Decision rules for dropping or graduating arms can be frequentist or Bayesian; no default exists, as each trial has unique features and goals.
These rules are typically pre-specified before patient enrollment or activation of a new sub-study.
Active Number of Interventions#
Pre-specifying a maximum number of concurrently active arms is advisable for operational feasibility.
More active arms increase trial management complexity and can lead to recruitment challenges.
The number of active arms may change over time.
If control arm data are from a period outside the active recruitment for a new arm, the validity of including these older data must be carefully considered due to potential temporal variability.
Allocation#
The allocation ratio between intervention and control groups is important, particularly for primary control comparisons.
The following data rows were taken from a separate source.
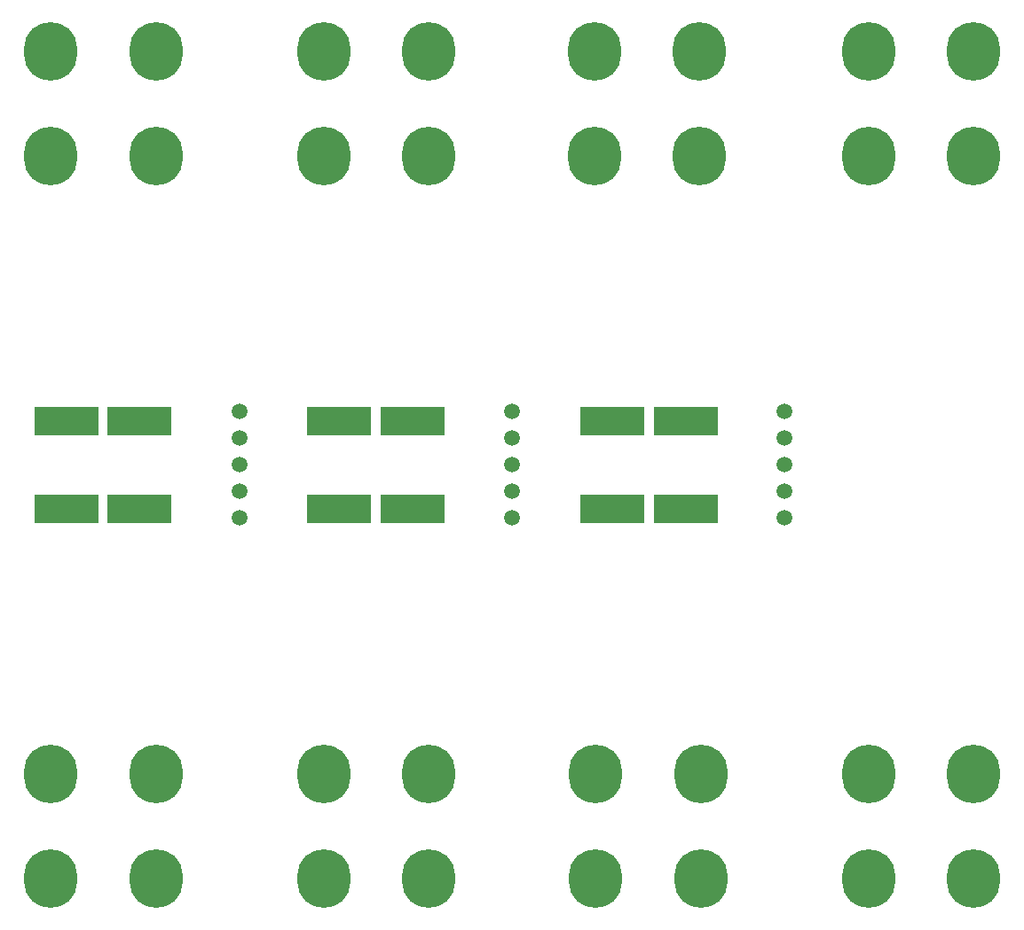
<source format=gbr>
%TF.GenerationSoftware,Altium Limited,Altium Designer,21.6.4 (81)*%
G04 Layer_Color=255*
%FSLAX43Y43*%
%MOMM*%
%TF.SameCoordinates,1AC814DF-7433-4E0E-8A45-847F92D72221*%
%TF.FilePolarity,Positive*%
%TF.FileFunction,Pads,Bot*%
%TF.Part,Single*%
G01*
G75*
%TA.AperFunction,ComponentPad*%
%ADD23O,5.080X5.588*%
%ADD24C,1.500*%
%TA.AperFunction,SMDPad,CuDef*%
%ADD26R,6.200X2.750*%
D23*
X7000Y3500D02*
D03*
X17000D02*
D03*
Y13500D02*
D03*
X7000D02*
D03*
X95000Y72500D02*
D03*
X85000D02*
D03*
Y82500D02*
D03*
X95000D02*
D03*
X68830Y72500D02*
D03*
X58830D02*
D03*
Y82500D02*
D03*
X68830D02*
D03*
X43000Y72500D02*
D03*
X33000D02*
D03*
Y82500D02*
D03*
X43000D02*
D03*
X17000Y72500D02*
D03*
X7000D02*
D03*
Y82500D02*
D03*
X17000D02*
D03*
X33000Y13500D02*
D03*
X43000D02*
D03*
Y3500D02*
D03*
X33000D02*
D03*
X85000Y13500D02*
D03*
X95000D02*
D03*
Y3500D02*
D03*
X85000D02*
D03*
X58986Y13500D02*
D03*
X68986D02*
D03*
Y3500D02*
D03*
X58986D02*
D03*
D24*
X77000Y38000D02*
D03*
Y40540D02*
D03*
Y43080D02*
D03*
Y45620D02*
D03*
Y48160D02*
D03*
X51000Y38000D02*
D03*
Y40540D02*
D03*
Y43080D02*
D03*
Y45620D02*
D03*
Y48160D02*
D03*
X25000Y38000D02*
D03*
Y40540D02*
D03*
Y43080D02*
D03*
Y45620D02*
D03*
Y48160D02*
D03*
D26*
X41509Y38800D02*
D03*
Y47200D02*
D03*
X67544Y38800D02*
D03*
Y47200D02*
D03*
X60534D02*
D03*
Y38800D02*
D03*
X34499Y47200D02*
D03*
Y38800D02*
D03*
X15467Y47200D02*
D03*
Y38800D02*
D03*
X8482Y47200D02*
D03*
Y38800D02*
D03*
%TF.MD5,f48380812c28729f983c0518f00fc288*%
M02*

</source>
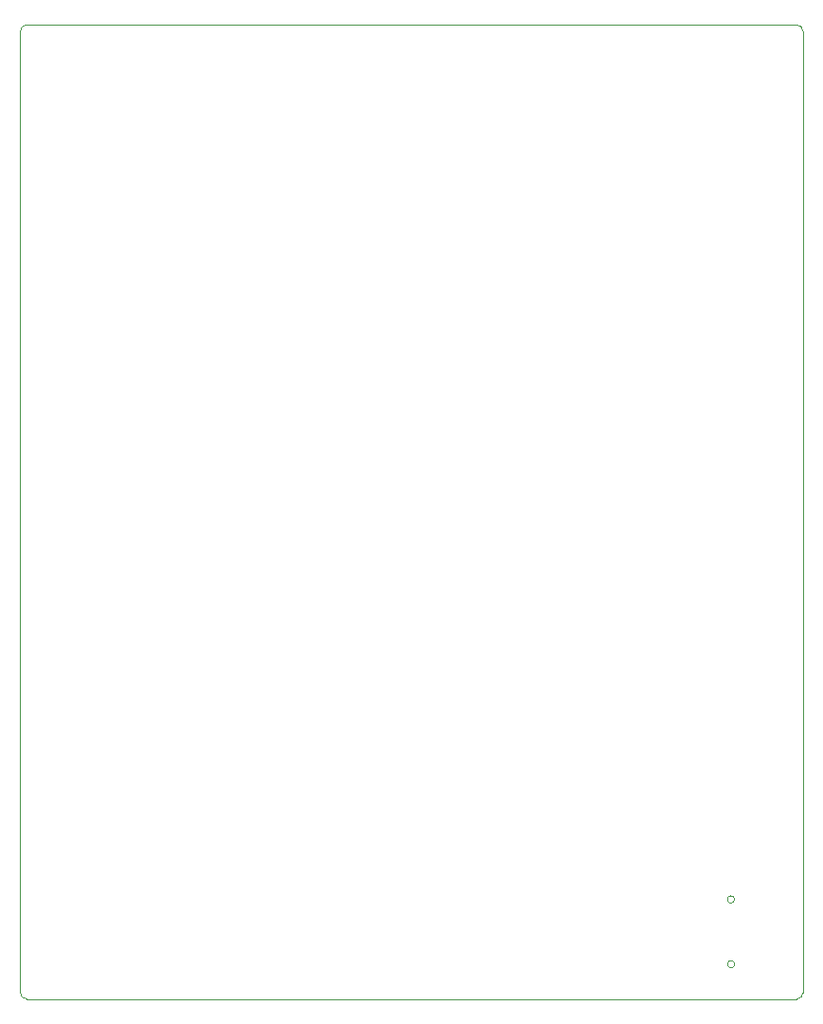
<source format=gm1>
G04 #@! TF.GenerationSoftware,KiCad,Pcbnew,(5.99.0-10847-g28909c1a72)*
G04 #@! TF.CreationDate,2021-06-06T12:58:15+02:00*
G04 #@! TF.ProjectId,LED_array,4c45445f-6172-4726-9179-2e6b69636164,1*
G04 #@! TF.SameCoordinates,Original*
G04 #@! TF.FileFunction,Profile,NP*
%FSLAX46Y46*%
G04 Gerber Fmt 4.6, Leading zero omitted, Abs format (unit mm)*
G04 Created by KiCad (PCBNEW (5.99.0-10847-g28909c1a72)) date 2021-06-06 12:58:15*
%MOMM*%
%LPD*%
G01*
G04 APERTURE LIST*
G04 #@! TA.AperFunction,Profile*
%ADD10C,0.100000*%
G04 #@! TD*
G04 #@! TA.AperFunction,Profile*
%ADD11C,0.120000*%
G04 #@! TD*
G04 APERTURE END LIST*
D10*
X100000000Y-128400000D02*
X100000000Y-42600000D01*
X170000000Y-128400000D02*
G75*
G02*
X169400000Y-129000000I-600000J0D01*
G01*
X100600000Y-129000000D02*
G75*
G02*
X100000000Y-128400000I0J600000D01*
G01*
X169400000Y-129000000D02*
X100600000Y-129000000D01*
X100600000Y-42000000D02*
G75*
G03*
X100000000Y-42600000I0J-600000D01*
G01*
X100600000Y-42000000D02*
X169400000Y-42000000D01*
X170000000Y-42600000D02*
X170000000Y-128400000D01*
X170000000Y-42600000D02*
G75*
G03*
X169400000Y-42000000I-600000J0D01*
G01*
D11*
X163875000Y-120110000D02*
G75*
G03*
X163875000Y-120110000I-325000J0D01*
G01*
X163875000Y-125890000D02*
G75*
G03*
X163875000Y-125890000I-325000J0D01*
G01*
M02*

</source>
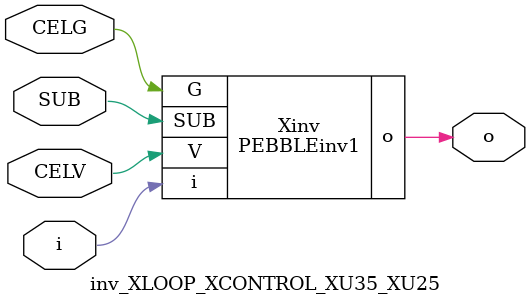
<source format=v>



module PEBBLEinv1 ( o, G, SUB, V, i );

  input V;
  input i;
  input G;
  output o;
  input SUB;
endmodule

//Celera Confidential Do Not Copy inv_XLOOP_XCONTROL_XU35_XU25
//Celera Confidential Symbol Generator
//5V Inverter
module inv_XLOOP_XCONTROL_XU35_XU25 (CELV,CELG,i,o,SUB);
input CELV;
input CELG;
input i;
input SUB;
output o;

//Celera Confidential Do Not Copy inv
PEBBLEinv1 Xinv(
.V (CELV),
.i (i),
.o (o),
.SUB (SUB),
.G (CELG)
);
//,diesize,PEBBLEinv1

//Celera Confidential Do Not Copy Module End
//Celera Schematic Generator
endmodule

</source>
Statistical power can sometimes be improved by allocating more participants to the control group.
While too few in the control can reduce power, adaptive designs like response adaptive randomization (shifting allocation to more promising arms) can offer ethical advantages.
For primary analysis against the control, maintaining adequate control allocation is crucial; overall control allocation can be minimized even with response adaptive randomization among experimental arms.
Response adaptive randomization is not a defining characteristic of all platform trials.
Introduction of New Interventions#
Adding new interventions requires evaluating scientific merit, mechanism, safety, administration ease, and cost.
An independent working group often reviews proposals for new interventions.
Platform trials may use pre-specified criteria to grade which types of interventions are added.
Industry partnerships might be involved, necessitating clarity on data collection, sharing, and financial support for the new comparison.
Use of Non-Concurrent Control Data#
In platform trials, interventions may start and end at different times, leading to a mix of concurrent and non-concurrent controls for new interventions.
Disease characteristics and populations can change over time, making prognostic balance challenging with non-concurrent controls.
While concurrent controls are ideal, all trial data (concurrent and non-concurrent) can be used for primary analysis, but sensitivity analyses with only concurrent data are vital for transparency.
Statistical methods like dynamic borrowing can account for temporal variations in the control group.
Communication and Unanticipated Changes#
Protocols should pre-specify plans for disseminating trial results.
Given the long-term nature, scientific questions may evolve.
Updating the control arm based on internal trial findings of superiority is ethical; updates based on external discoveries can be complex.
Platform trials should plan for secondary analyses of their rich, standardized data.
Conducting additional simulations as more data become available can validate or refine initial planning assumptions.